Though the Park Service would not comment for this story due to the pending litigation, the NPS elk management plan estimates that the 71,000-acre park could sustain a population of several thousand elk. In a landscape free from grazing, said Bouley, Point Reyes could reach those numbers in 20 years. “Eventually there will be a population problem,” he said. “But our position is, let's have that population problem. When there are fewer than 6,000 Tule elk in the entire world—1 percent of the historic population, give or take—it’s a good problem to have.” Once the elk reach carrying capacity, he said, the animals could be transported out of the park to other preserves to help bolster their numbers. 

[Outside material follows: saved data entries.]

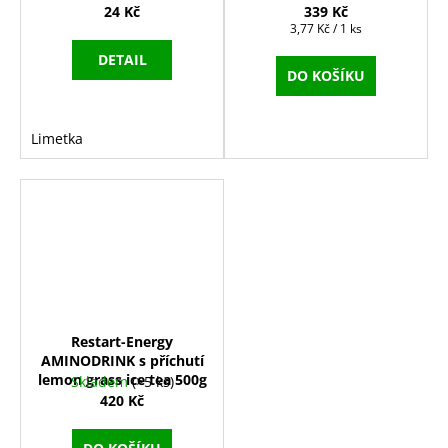
24 Kč
339 Kč
Měrná
3,77 Kč / 1 ks
cena:
DETAIL
DO KOŠÍKU
Limetka
Restart-Energy
AMINODRINK s příchutí
lemon grass ice tea 500g
Skladem
(>5 ks)
420 Kč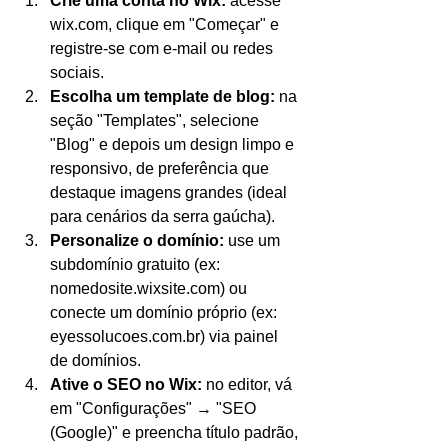
Crie uma conta no Wix:
 acesse 
wix.com, clique em "Começar" e 
registre-se com e‑mail ou redes 
sociais.
Escolha um template de blog:
 na 
seção "Templates", selecione 
"Blog" e depois um design limpo e 
responsivo, de preferência que 
destaque imagens grandes (ideal 
para cenários da serra gaúcha).
Personalize o domínio:
 use um 
subdomínio gratuito (ex: 
nomedosite.wixsite.com) ou 
conecte um domínio próprio (ex: 
eyessolucoes.com.br) via painel 
de domínios.
Ative o SEO no Wix:
 no editor, vá 
em "Configurações" → "SEO 
(Google)" e preencha título padrão, 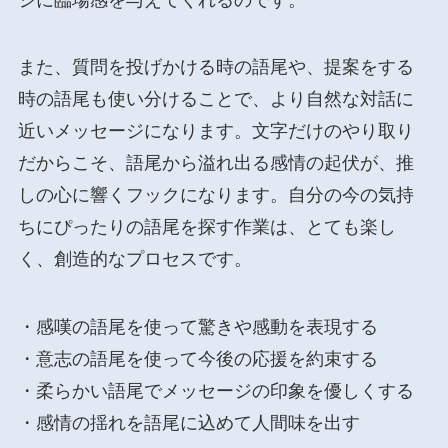
また、質問を投げかける時の語尾や、提案をする
時の語尾も使い分けることで、より自然な対話に
近いメッセージになります。文字だけのやり取り
だからこそ、語尾から溢れ出る感情の起伏が、推
しの心に響くフックになります。自分の今の気持
ちにぴったりの語尾を探す作業は、とても楽し
く、創造的なプロセスです。
・感嘆の語尾を使って驚きや感動を表現する
・意志の語尾を使って今後の応援を約束する
・柔らかい語尾でメッセージの印象を優しくする
・感情の揺れを語尾に込めて人間味を出す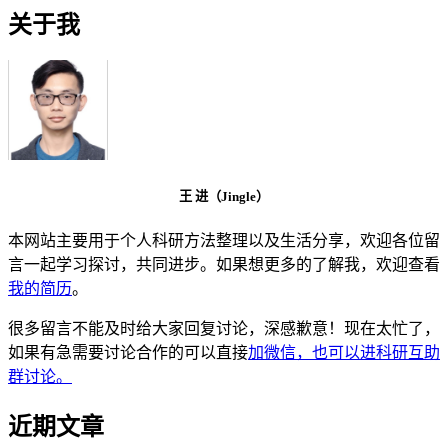
关于我
王 进（Jingle）
本网站主要用于个人科研方法整理以及生活分享，欢迎各位留
言一起学习探讨，共同进步。如果想更多的了解我，欢迎查看
我的简历
。
很多留言不能及时给大家回复讨论，深感歉意！现在太忙了，
如果有急需要讨论合作的可以直接
加微信，也可以进科研互助
群讨论。
近期文章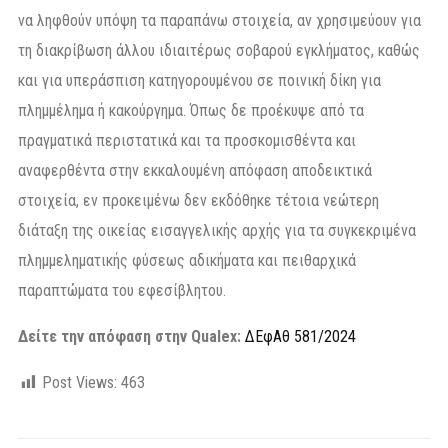
να ληφθούν υπόψη τα παραπάνω στοιχεία, αν χρησιμεύουν για
τη διακρίβωση άλλου ιδιαιτέρως σοβαρού εγκλήματος, καθώς
και για υπεράσπιση κατηγορουμένου σε ποινική δίκη για
πλημμέλημα ή κακούργημα. Όπως δε προέκυψε από τα
πραγματικά περιστατικά και τα προσκομισθέντα και
αναφερθέντα στην εκκαλουμένη απόφαση αποδεικτικά
στοιχεία, εν προκειμένω δεν εκδόθηκε τέτοια νεώτερη
διάταξη της οικείας εισαγγελικής αρχής για τα συγκεκριμένα
πλημμεληματικής φύσεως αδικήματα και πειθαρχικά
παραπτώματα του εφεσίβλητου.
Δείτε την απόφαση στην Qualex:
ΔΕφΑθ 581/2024
Post Views:
463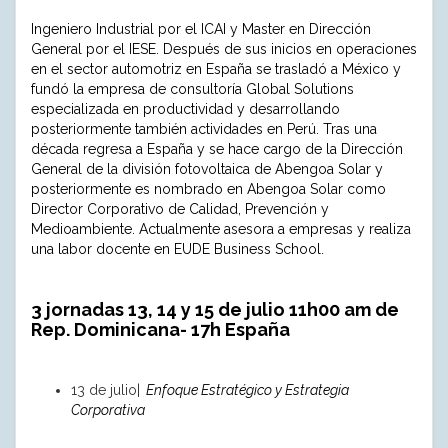
Ingeniero Industrial por el ICAI y Master en Dirección
General por el IESE. Después de sus inicios en operaciones
en el sector automotriz en España se trasladó a México y
fundó la empresa de consultoría Global Solutions
especializada en productividad y desarrollando
posteriormente también actividades en Perú. Tras una
década regresa a España y se hace cargo de la Dirección
General de la división fotovoltaica de Abengoa Solar y
posteriormente es nombrado en Abengoa Solar como
Director Corporativo de Calidad, Prevención y
Medioambiente. Actualmente asesora a empresas y realiza
una labor docente en EUDE Business School.
3 jornadas 13, 14 y 15 de julio
11h00 am de
Rep. Dominicana- 17h España
13 de julio|
Enfoque Estratégico y Estrategia
Corporativa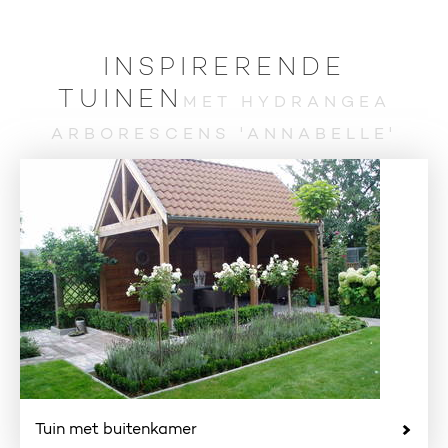
INSPIRERENDE
TUINEN
MET HYDRANGEA
ARBORESCENS 'ANNABELLE'
Tuin met buitenkamer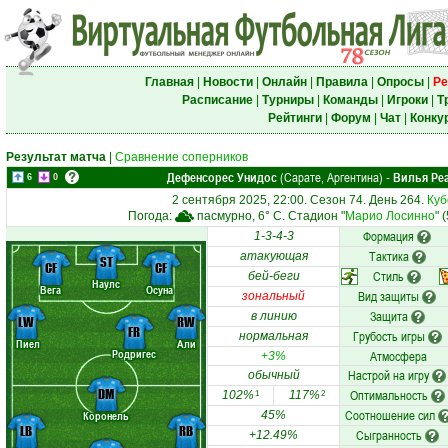
Главная
|
Новости
|
Онлайн
|
Правила
|
Опросы
|
Ре
Расписание
|
Турниры
|
Команды
|
Игроки
|
Т
Рейтинги
|
Форум
|
Чат
|
Конку
Результат матча
|
Сравнение соперников
Дефенсорес Унидос
(Сарате, Аргентина)
Вилья Ре
-
6
0
2 сентября 2025, 22:00. Сезон 74. День 264.
Куб
Погода:
пасмурно, 6° C. Стадион "
Марио Лосинно
" 
Формация
1-3-4-3
Тактика
атакующая
ST
CF
CF
Стиль
бей-беги
Наулс
Вега
Осуна
Вид защиты
зональный
Защита
в линию
LW
RW
FR
Грубость игры
нормальная
Пиел
Али
Родригес
Атмосфера
+3%
Настрой на игру
обычный
DM
Оптимальность
102%
117%
1
2
Соотношение сил
Коронель
45%
LB
RB
Сыгранность
+12.49%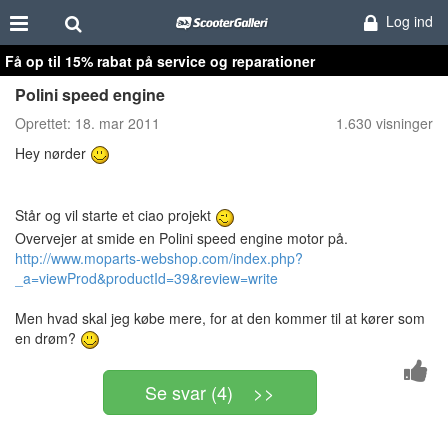
Log ind
Få op til 15% rabat på service og reparationer
Polini speed engine
Oprettet:
18. mar 2011
1.630 visninger
Hey nørder
Står og vil starte et ciao projekt
Overvejer at smide en Polini speed engine motor på.
http://www.moparts-webshop.com/index.php?
_a=viewProd&productId=39&review=write
Men hvad skal jeg købe mere, for at den kommer til at kører som
en drøm?
Se svar (4) >>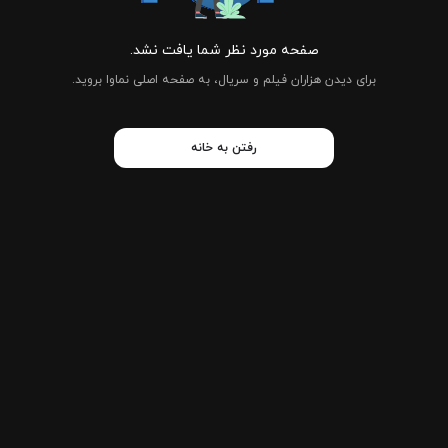
صفحه مورد نظر شما یافت نشد.
برای دیدن هزاران فیلم و سریال، به صفحه اصلی نماوا بروید.
رفتن به خانه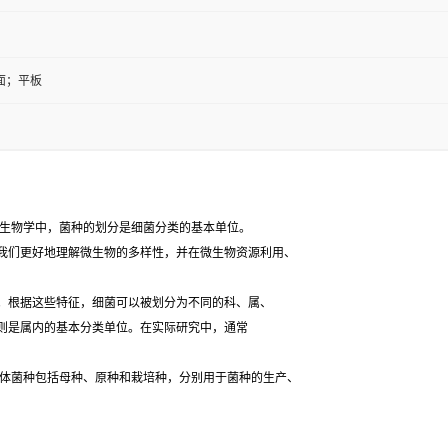
面；平板
生物学中，菌种的划分是细菌分类的基本单位。
我们更好地理解微生物的多样性，并在微生物资源利用、
根据这些特征，细菌可以被划分为不同的科、属、
则是属内的基本分类单位。在实际研究中，通常
体菌种包括母种、原种和栽培种，分别用于菌种的生产、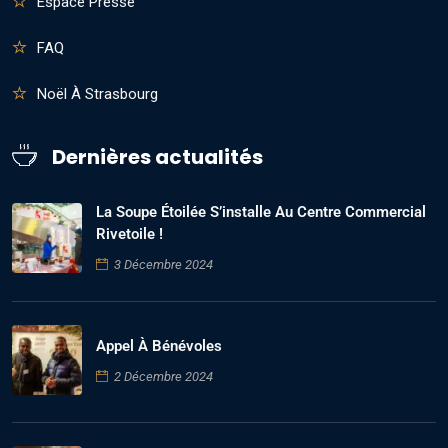
Espace Presse
FAQ
Noël À Strasbourg
Dernières actualités
La Soupe Étoilée S’installe Au Centre Commercial
Rivetoile !
3 Décembre 2024
Appel À Bénévoles
2 Décembre 2024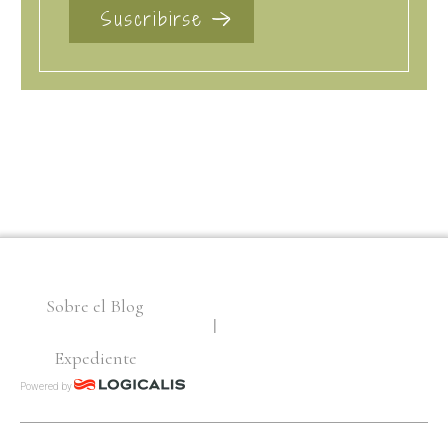
Sobre el Blog
Expediente
Powered by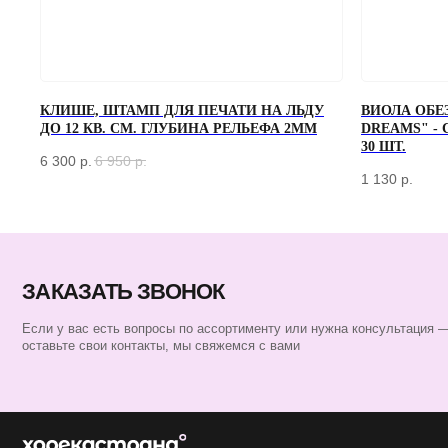
КЛИШЕ, ШТАМП ДЛЯ ПЕЧАТИ НА ЛЬДУ
ВИОЛА ОБЕ
ЗАКАЗАТЬ ЗВОНОК
ДО 12 КВ. СМ. ГЛУБИНА РЕЛЬЕФА 2ММ
DREAMS" -
30 ШТ.
Если у вас есть вопросы по ассортименту или нужна консультация —
6 300
р.
6 950
р.
оставьте свои контакты, мы свяжемся с вами
1 130
р.
КАТАЛОГ
БАРНЫЙ ИНВЕНТАРЬ
БАРИСТА
ПОСУДА
ЭКСКЛЮЗИВ
СЕРТИФИКАТЫ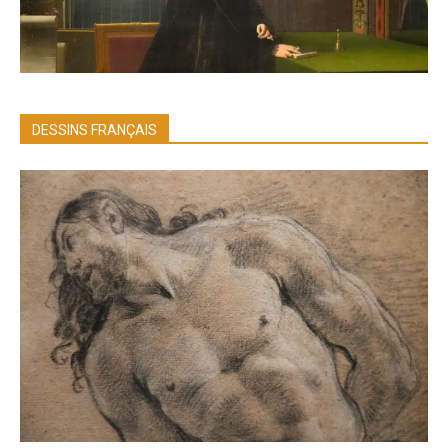
DESSINS FRANÇAIS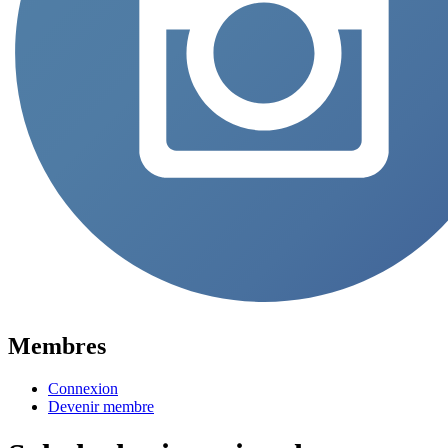
Membres
Connexion
Devenir membre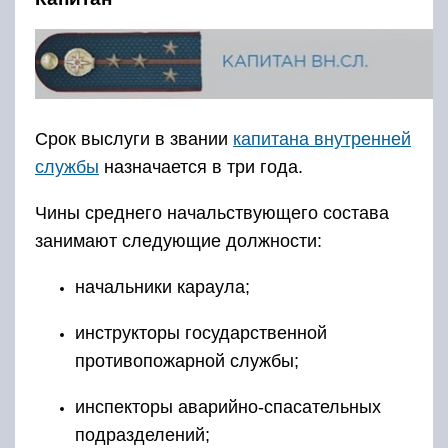
Срок выслуги в звании
капитана внутренней
службы
назначается в три года.
Чины среднего начальствующего состава
занимают следующие должности:
начальники караула;
инструкторы государственной
противопожарной службы;
инспекторы аварийно-спасательных
подразделений;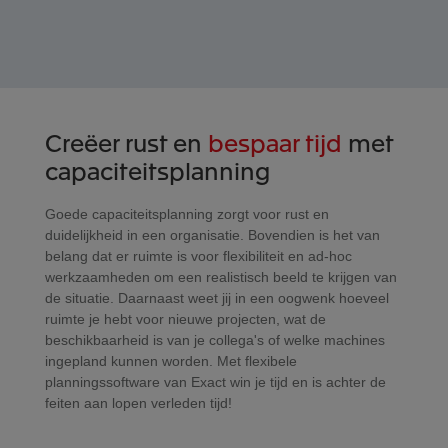
Creëer rust en
bespaar tijd
met
capaciteitsplanning
Goede capaciteitsplanning zorgt voor rust en
duidelijkheid in een organisatie. Bovendien is het van
belang dat er ruimte is voor flexibiliteit en ad-hoc
werkzaamheden om een realistisch beeld te krijgen van
de situatie. Daarnaast weet jij in een oogwenk hoeveel
ruimte je hebt voor nieuwe projecten, wat de
beschikbaarheid is van je collega's of welke machines
ingepland kunnen worden. Met flexibele
planningssoftware van Exact win je tijd en is achter de
feiten aan lopen verleden tijd!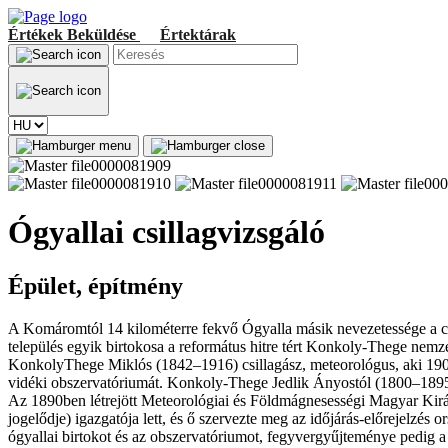
Értékek
Beküldése
Értektárak
Ógyallai csillagvizsgáló
Épület, építmény
A Komáromtól 14 kilométerre fekvő Ógyalla másik nevezetessége a cs
település egyik birtokosa a református hitre tért Konkoly-Thege nemze
KonkolyThege Miklós (1842–1916) csillagász, meteorológus, aki 19
vidéki obszervatóriumát. Konkoly-Thege Jedlik Ányostól (1800–1895) t
Az 1890ben létrejött Meteorológiai és Földmágnesességi Magyar Királ
jogelődje) igazgatója lett, és ő szervezte meg az időjárás-előrejelzés
ógyallai birtokot és az obszervatóriumot, fegyvergyűjteménye pedi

The future for the species here and elsewhere, however, remains hazy. Last week, a federal judge denied a motion filed by Point Reyes ranchers to prevent a potential buyout of Point Reyes’s farmers by the Nature Conservancy, which could eliminate livestock from the seashore for good. But now the shadow of the Trump administration and its industry-friendly agenda hangs over Point Reyes, as it does for all federal lands. Bouley mentioned that Kevin Lunny, the outspoken rancher adjacent to the elk fence, is an ally of the president-elect. “He actually went and met Trump during the first administration,” he said. In addition to his cattle operation, Lunny operated the Drakes Bay Oyster Company, forced to close in 2014 when the Department of the Interior announced it would not renew its 40-year lease. In that meeting, Trump asserted that Lunny was a victim of “the terrible practice of a certain way of government handling of things.”

“I can tell you one thing,” said Bouley. “If this fence goes back up, I’ll be going to jail."